Moreover, maybe writes to IC_ENABLE register should also use the
non-relaxed writel() version?

Since one could do something like:

[ IP is currently disabled ]

1/ enable interrupts in DW_IC_INTR_MASK

2/ update some variable in dev-> structure in DDR

3/ enable the device by writing to IC_ENABLE, thus triggering for
instance the TX_FIFO_EMPTY irq.


It does seem like there are a variety of register write combinations that
could immediately cause an interrupt, so would need a barrier.
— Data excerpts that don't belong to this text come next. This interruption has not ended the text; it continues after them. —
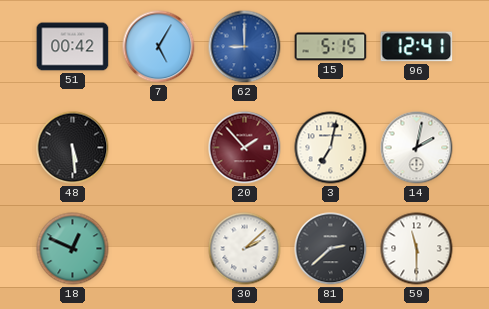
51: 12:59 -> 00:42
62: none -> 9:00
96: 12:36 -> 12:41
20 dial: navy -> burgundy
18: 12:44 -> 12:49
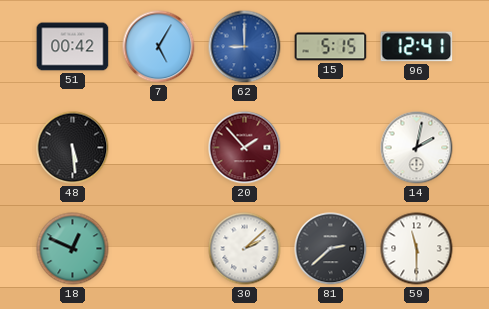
3: 7:02 -> none
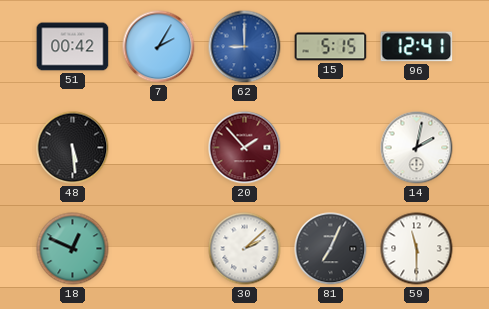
7: 5:05 -> 2:05
81: 2:38 -> 7:04
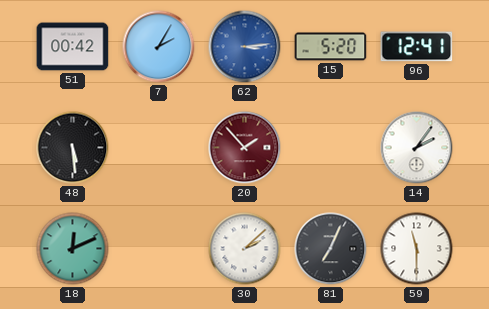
62: 9:00 -> 3:14
15: 5:15 -> 5:20
14: 2:02 -> 2:06
18: 12:49 -> 12:11
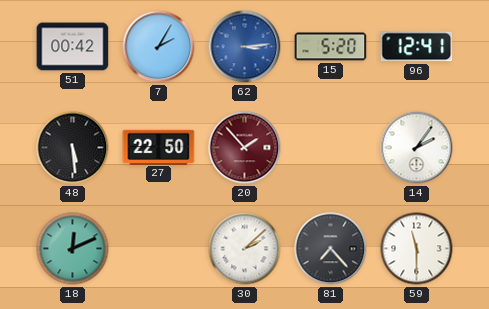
27: none -> 22:50
81: 7:04 -> 7:23
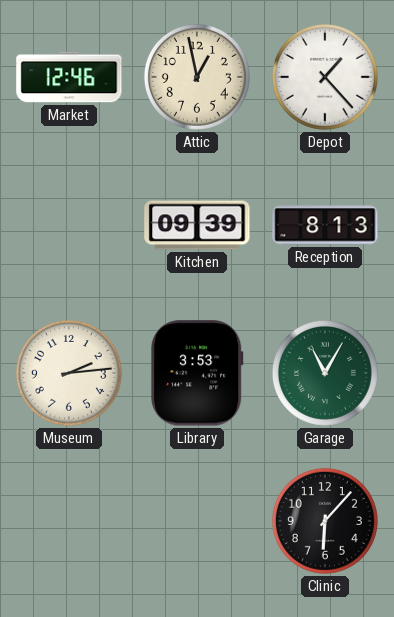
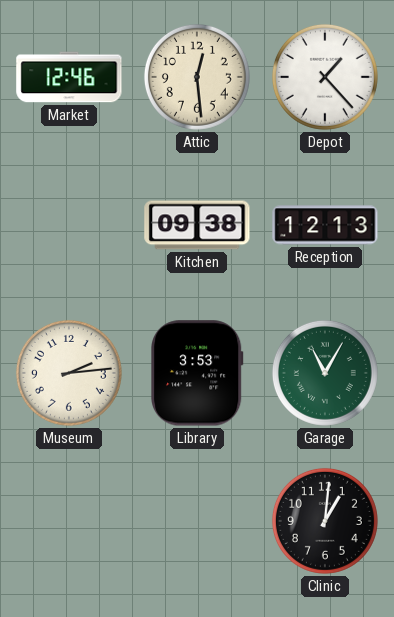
Attic: 12:58 -> 12:29
Kitchen: 09:39 -> 09:38
Reception: 8:13 -> 12:13
Clinic: 6:07 -> 1:01
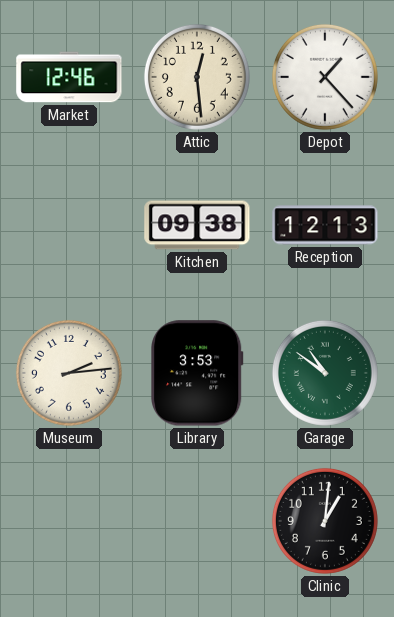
Garage: 11:05 -> 10:51
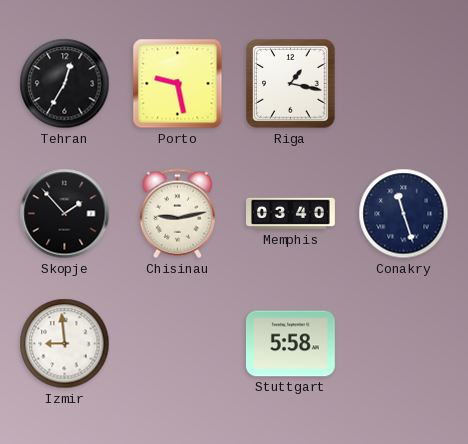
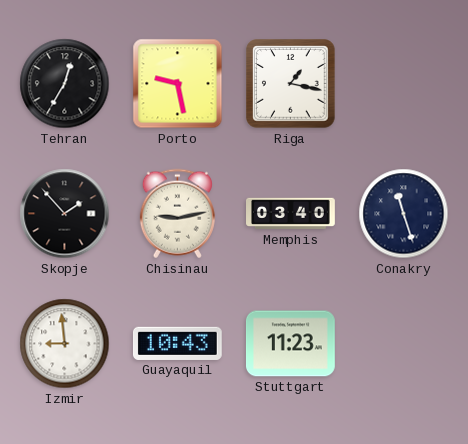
Guayaquil: none -> 10:43
Stuttgart: 5:58 -> 11:23
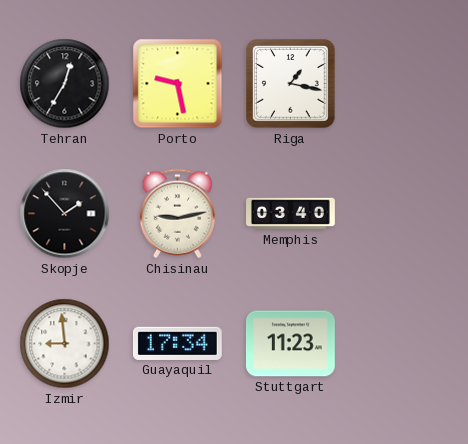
Conakry: 11:27 -> none
Guayaquil: 10:43 -> 17:34
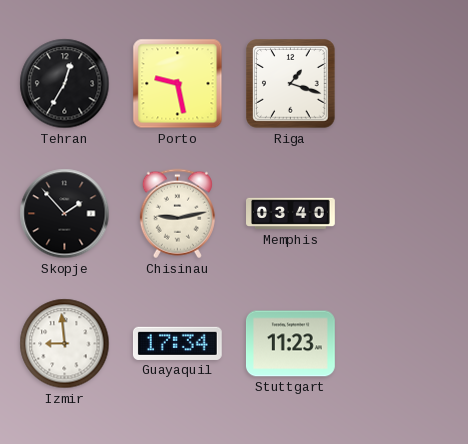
Riga: 1:17 -> 1:18
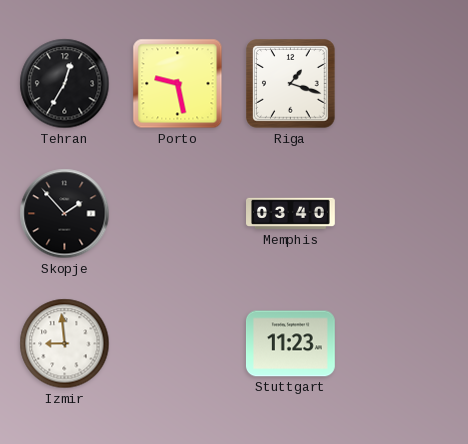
Chisinau: 9:13 -> none
Guayaquil: 17:34 -> none
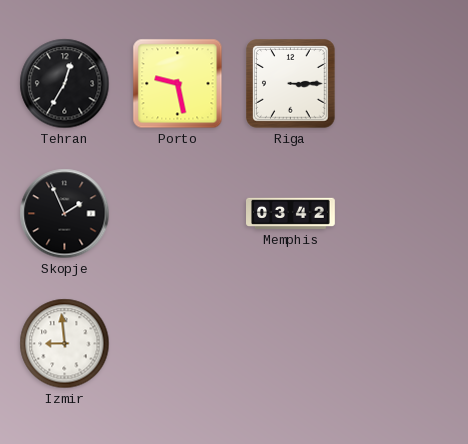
Riga: 1:18 -> 3:15
Skopje: 1:53 -> 1:56
Memphis: 03:40 -> 03:42
Stuttgart: 11:23 -> none
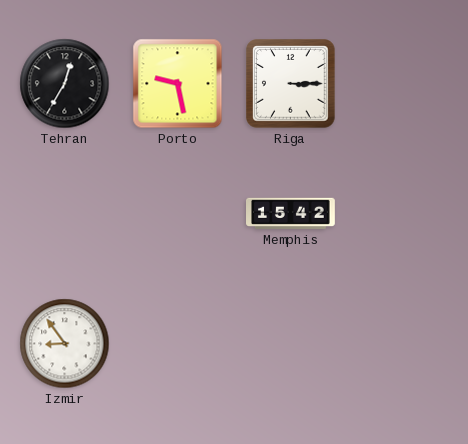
Skopje: 1:56 -> none
Memphis: 03:42 -> 15:42
Izmir: 8:59 -> 8:54
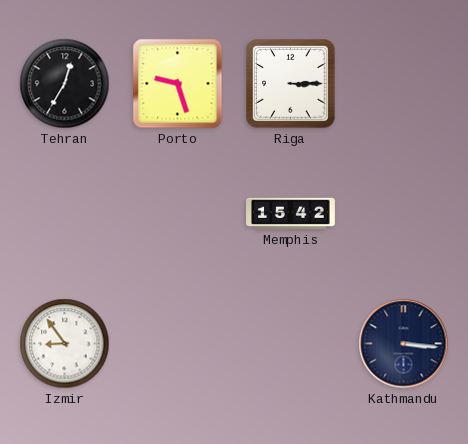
Porto: 9:28 -> 9:27
Kathmandu: none -> 3:16
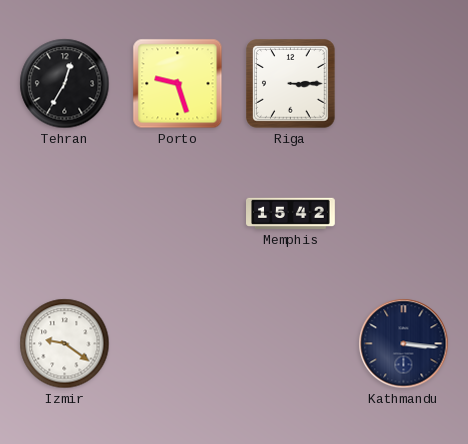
Izmir: 8:54 -> 9:21
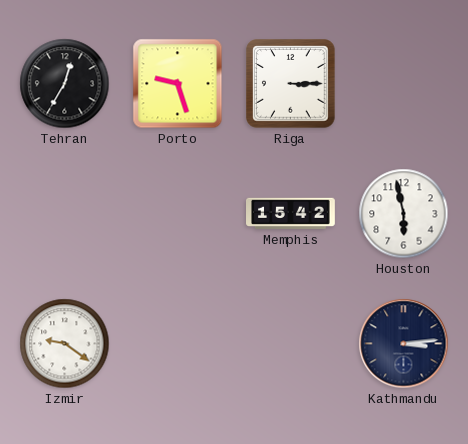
Houston: none -> 5:58
Kathmandu: 3:16 -> 3:14
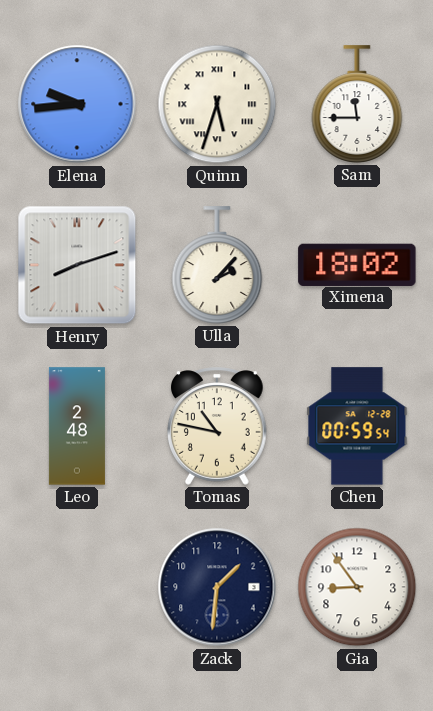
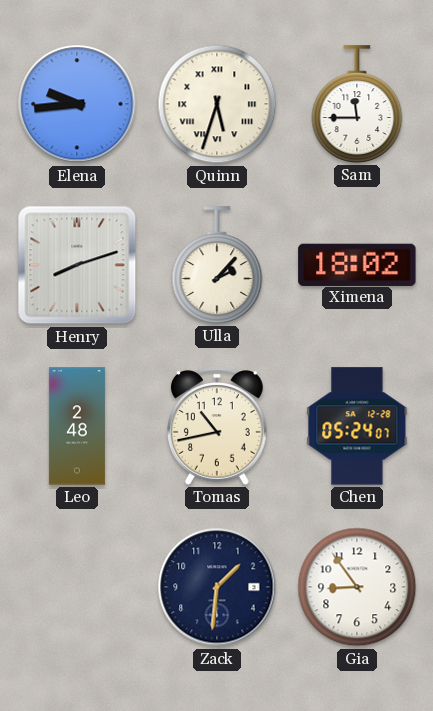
Tomas: 10:47 -> 10:43
Chen: 00:59 -> 05:24
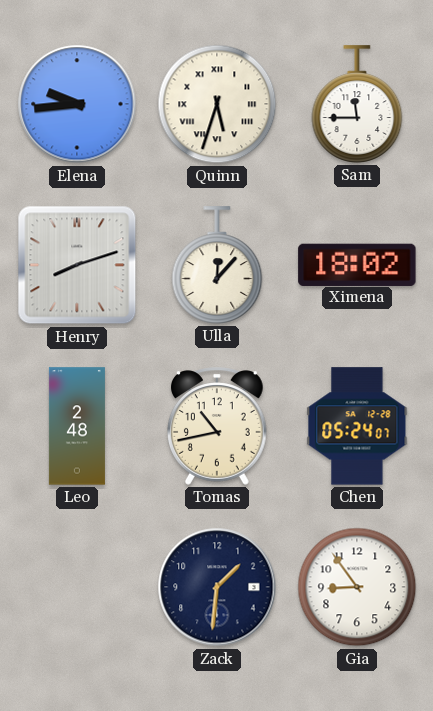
Ulla: 2:07 -> 12:07
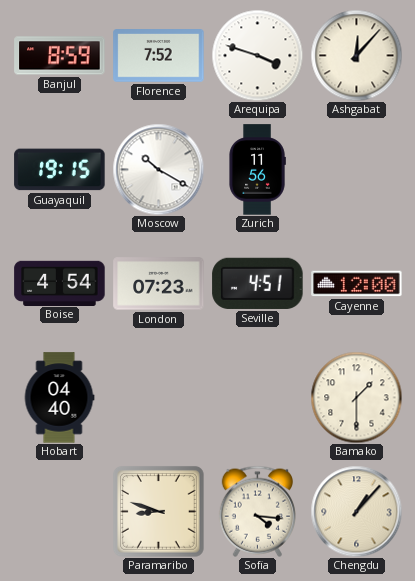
My suggestion was based on your fix. If it won't work or if it won't
completely solve the problem, then perhaps one of the next option
shall do it:
1. Add the non-relaxed IO call for the IC_ENABLE CSR too.
2. Completely convert the IO accessors to using the non-relaxed
methods especially seeing Wolfram already noted: "Again, I am all with
Catalin here. Safety first, optimizations a la *_relaxed should be
opt-in."
https://lore.kernel.org/linux-i2c/ZQm2Ydt%2F0jRW4crK@shikoro/
3. Find all the places where the memory writes need to be fully
visible after a subsequent IO-write causing an IRQ raise and just
place dma_wmb() there (though just wmb() would look a bit more
relevant).

IMO in the worst case solution 2. must be enough at least in the
master mode seeing the ISR uses the completion variable to indicate
the cmd execution completion, which also implies the complete memory
barrier. Moreover i2c bus isn't that performant for us to be that much
concerned about the optimizations like the pipeline stalls in between
the MMIO accesses.


I did stress testing for a few days on our processor of the proposed fix that makes writes to DW_IC_INTR_MASK use writel instead of writel_relaxed in dw_reg_write. The problem we were seeing is fixed. On our system, the problem was occurring when many ssif (ipmi over i2c) transfers were done. The stress test was running "ipmitool sdr elist" in a loop. Without the change, multiple errors per day from the driver are seen in the kernel log.

I'm good with a change that just has that one change. Also applying non-relaxed to dw_reg_write_swab and dw_reg_write_word was also suggested for completeness.

Does anybody have concerns about other cases that may not get fixed by this change? We did have hypothetical cases, like with IC_ENABLE, that could have the same issue.

So my next question, is the change to dw_reg_write something that I should write and submit, or should someone else submit something more generalized, like option 2 above? I don't own the i2c driver, I'm just trying to fix one issue on one processor with minimal risk of breaking something. I don't have the broader view of what's optimal for the whole DesignWare i2c driver. I also don't have any way to test changes on other models of processors.